I told my previous employers that I planned to file for unemployment, and they agreed that this was fair — they had, indeed, laid me off, and I had given them good service. I filled out the online form, continued to look for a job, started collecting checks, and got sicker. Every two weeks I would get a call from someone at unemployment with a list of psychology jobs I might be interested in. They were always full-time jobs, and each time I would explain that the job I had lost had been only 3 days a week, because I had my practice the other days! and that I needed to replace it with another part time job.
Then, one day about 2 months into the search, I got what I thought was another routine call from unemployment. Then the woman told me, in an accusatory voice, that my former employer had rejected my claim because I hadn't been laid off, I had quit. I offered to call them to straighten it out, but she insisted on keeping me on the phone. She said, "Give me a straight answer: were you laid off, or did you quit?" I tried to explain that I had been laid off but kept on temporarily, and she kept interrupting me to repeat, in increasingly aggressive tones, "Just give me a straight answer! Did you quit or not?" She wouldn't give me her name and refused my request to talk to a supervisor.
Eventually I burst into tears. Ben was home with me, and I saw him getting upset, so I excused myself and said to him, "It's all okay, I'm just not feeling well right now." When I had collected myself and got back on the phone, the woman said, "Did I hear you say you're sick? You're not looking for a job at all, are you?"
I explained that I was unwell that day, but that I had not missed a day of my practice, which was the truth. She then said, "You have a practice?" Yes, I said; when I filled out my weekly online updates I always reported the income from my two days of work.
She didn't let me finish."You checked 'no' on the item that asks if you own your own business!"

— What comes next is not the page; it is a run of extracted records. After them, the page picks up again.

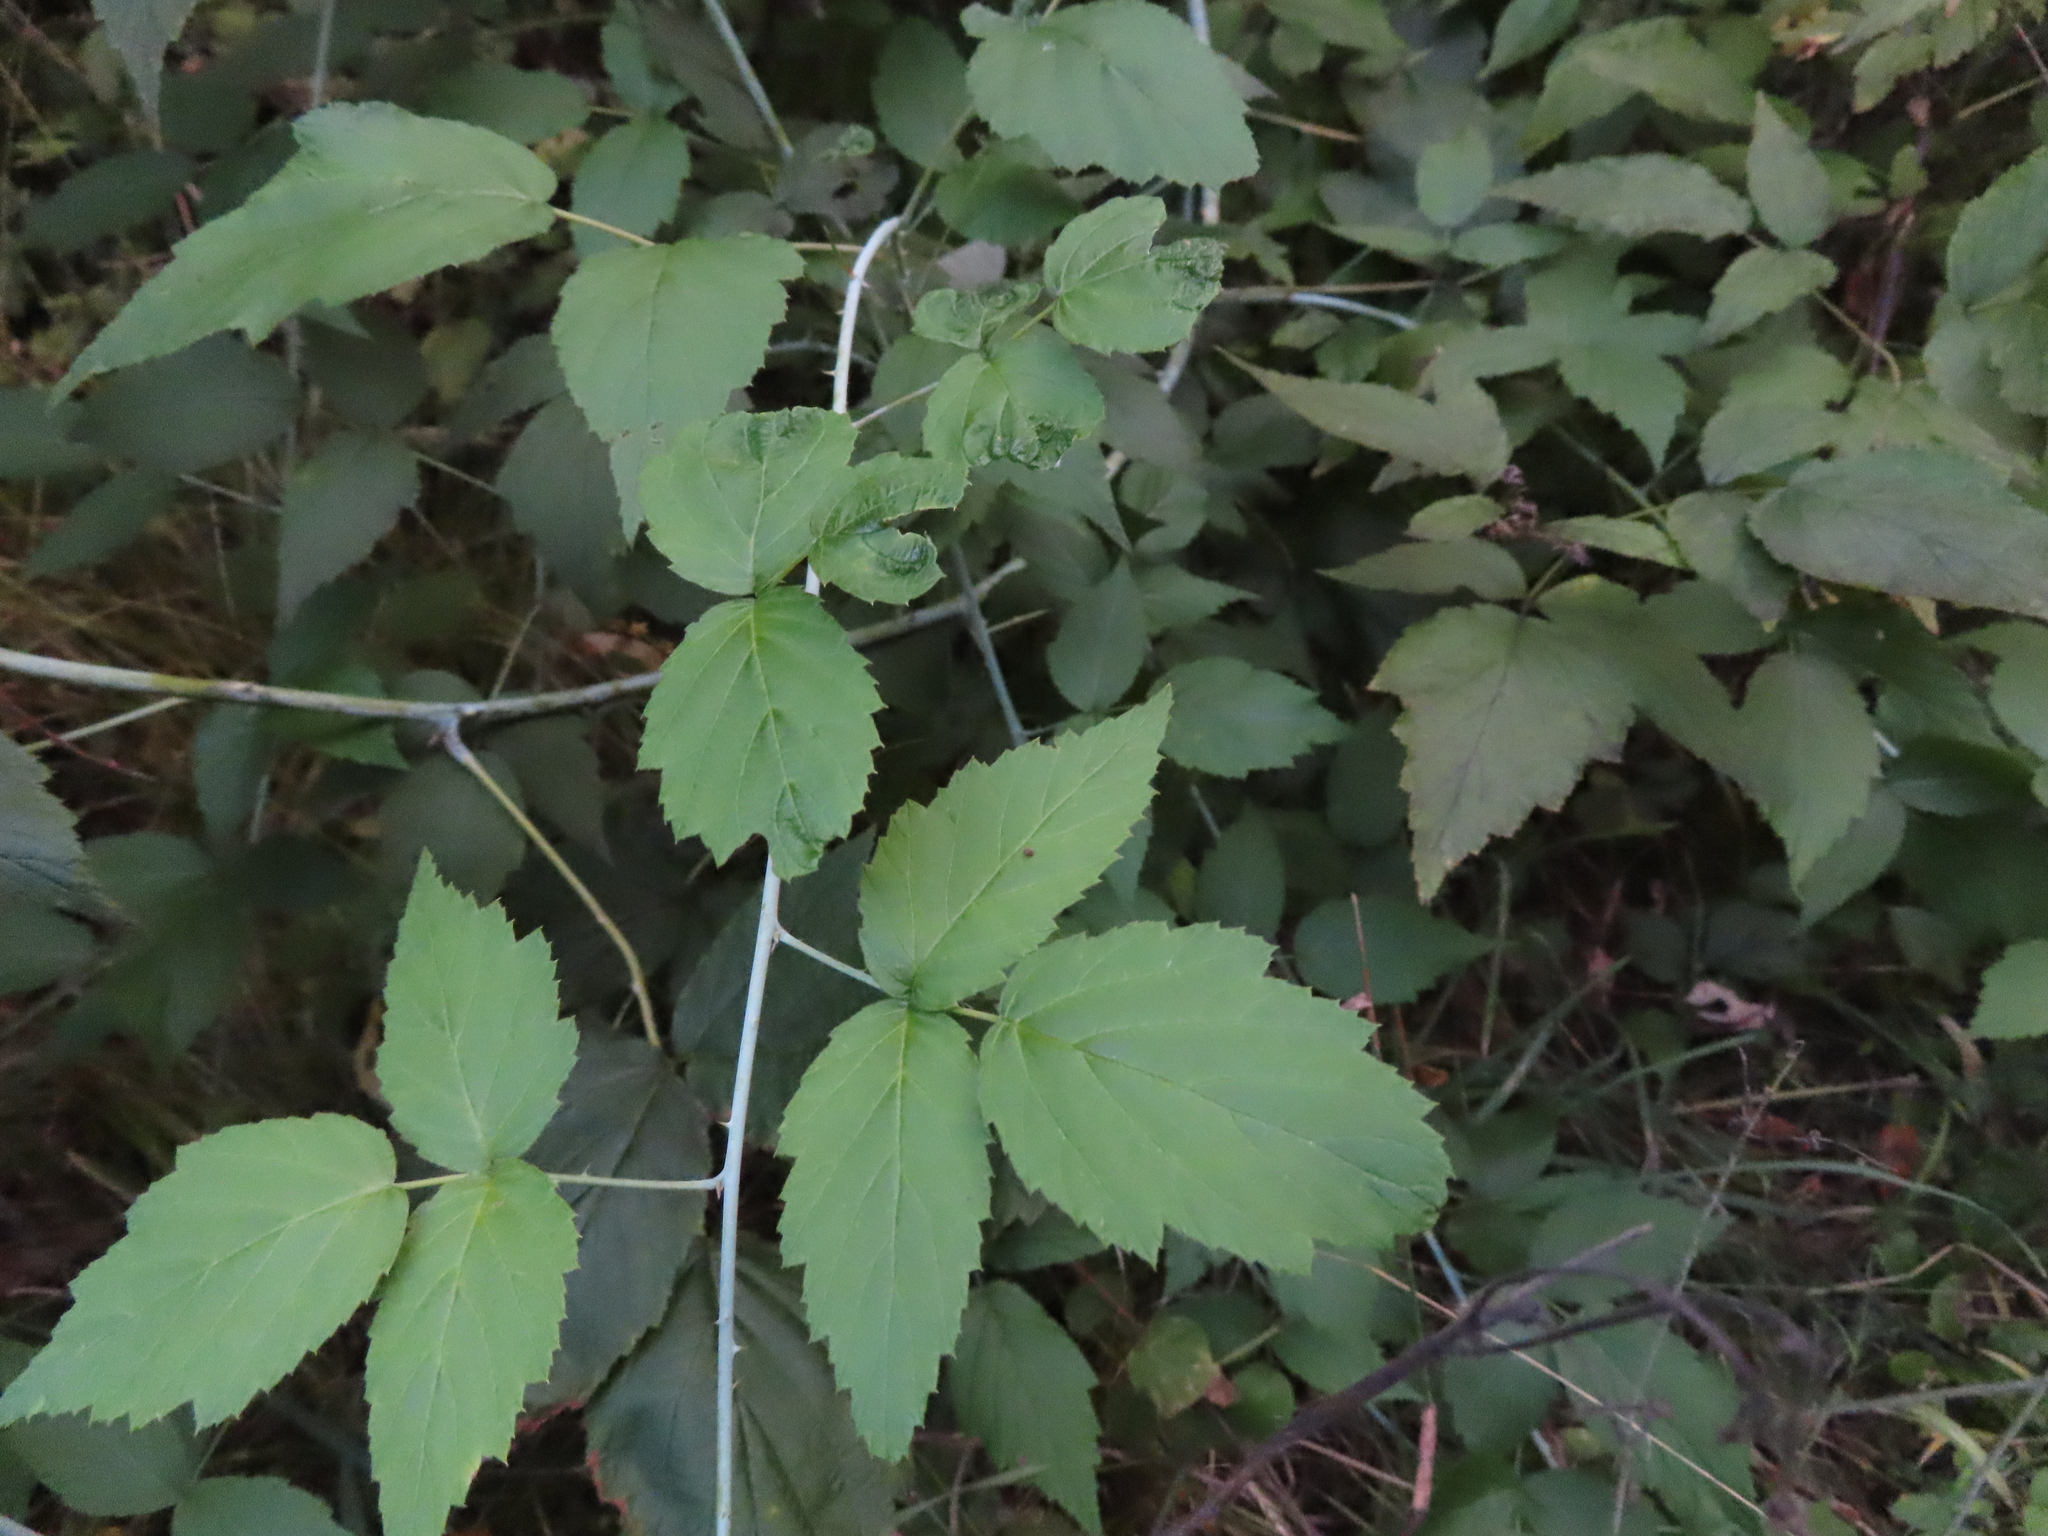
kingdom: Plantae
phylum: Tracheophyta
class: Magnoliopsida
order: Rosales
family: Rosaceae
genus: Rubus
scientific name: Rubus occidentalis
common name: Black raspberry
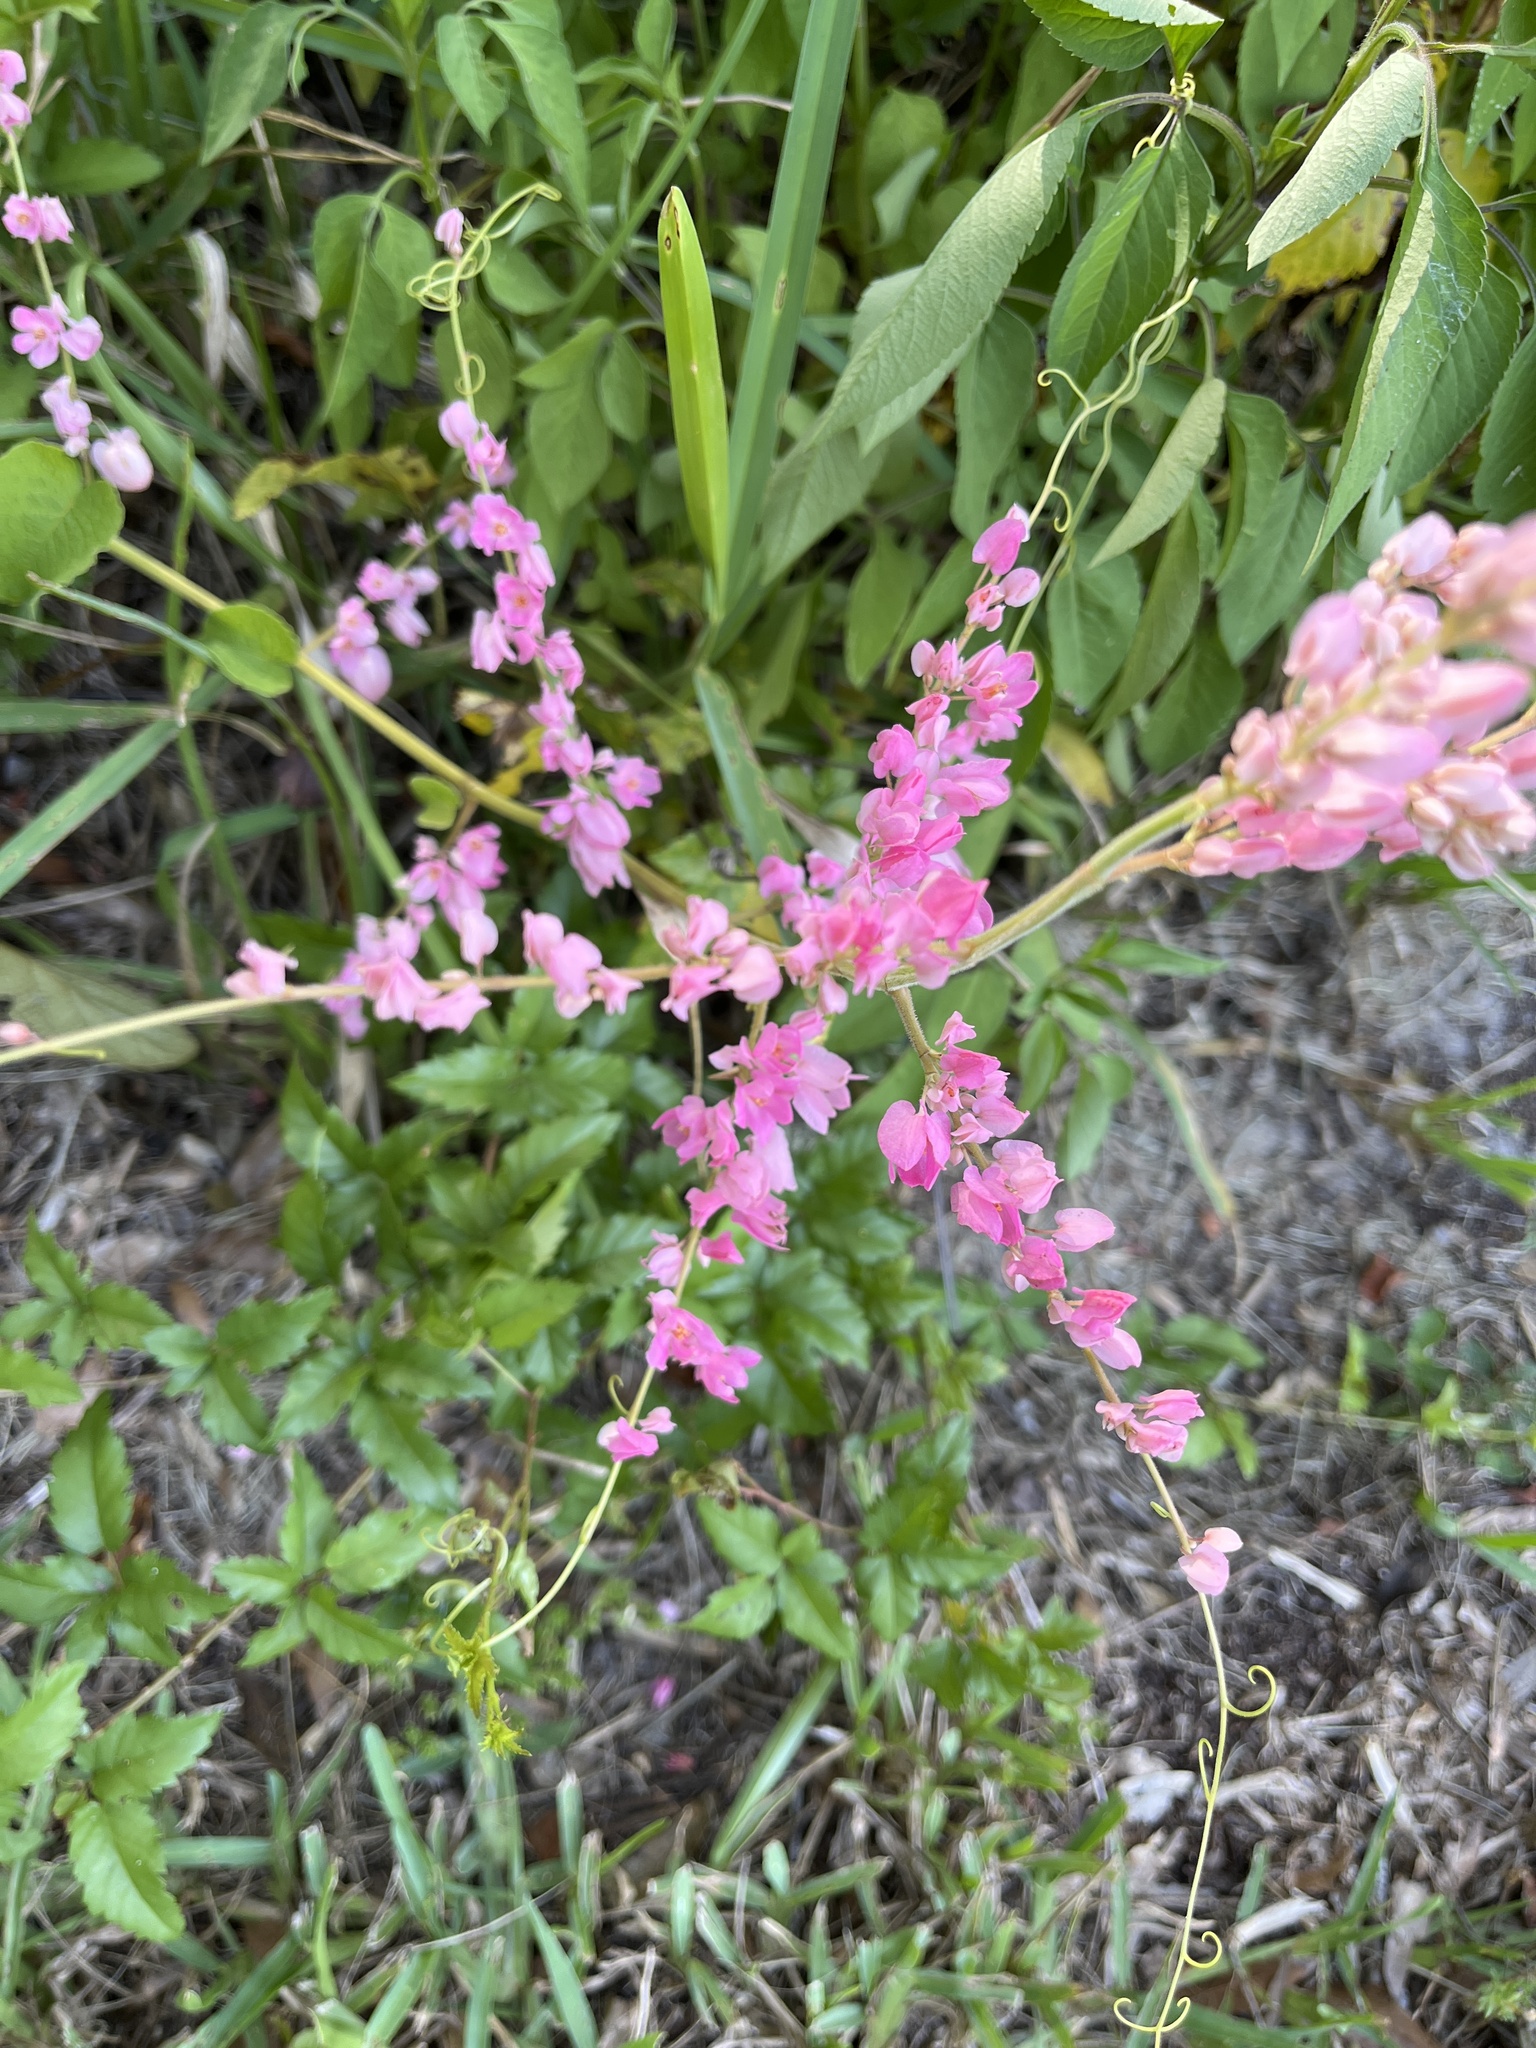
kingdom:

I had thought that item referred to an actual, incorporated business with employees, not my little solo operation. I had reported all my income and had explained my situation to the representatives with full-time job suggestions. She wasn't having it. "You committed fraud," she said. "You'll hear from us," and hung up. A few weeks later I received an official demand to return all of the money paid out to me or face charges. I had a certain number of days to respond, but they had already elapsed by the time I received the notice. I sent a check we could ill afford and went on with my life.
I tell this story not because I feel I am particularly put-upon—I don't. My illness was eventually diagnosed and treated. I found a new job. We are fine. This was a brief, dark period in a basically privileged life.
But I can't tell my clients' stories, the ones about being put through the wringer like this on a weekly or biweekly basis.
Fisher White and Maria Shine responded to my previous post with the important reminders that oppressed people will sometimes turn on the less powerful, and that we all need to be mindful of how we treat each other.
When the oppression is built into the system, though, I think it is also necessary to look at the effects on the people who must deal with this demoralization as part of their everyday lives. When they are accused of being lazy, unmotivated or manipulative, it might be wise to examine the systems that reinforce and possibly even create these qualities.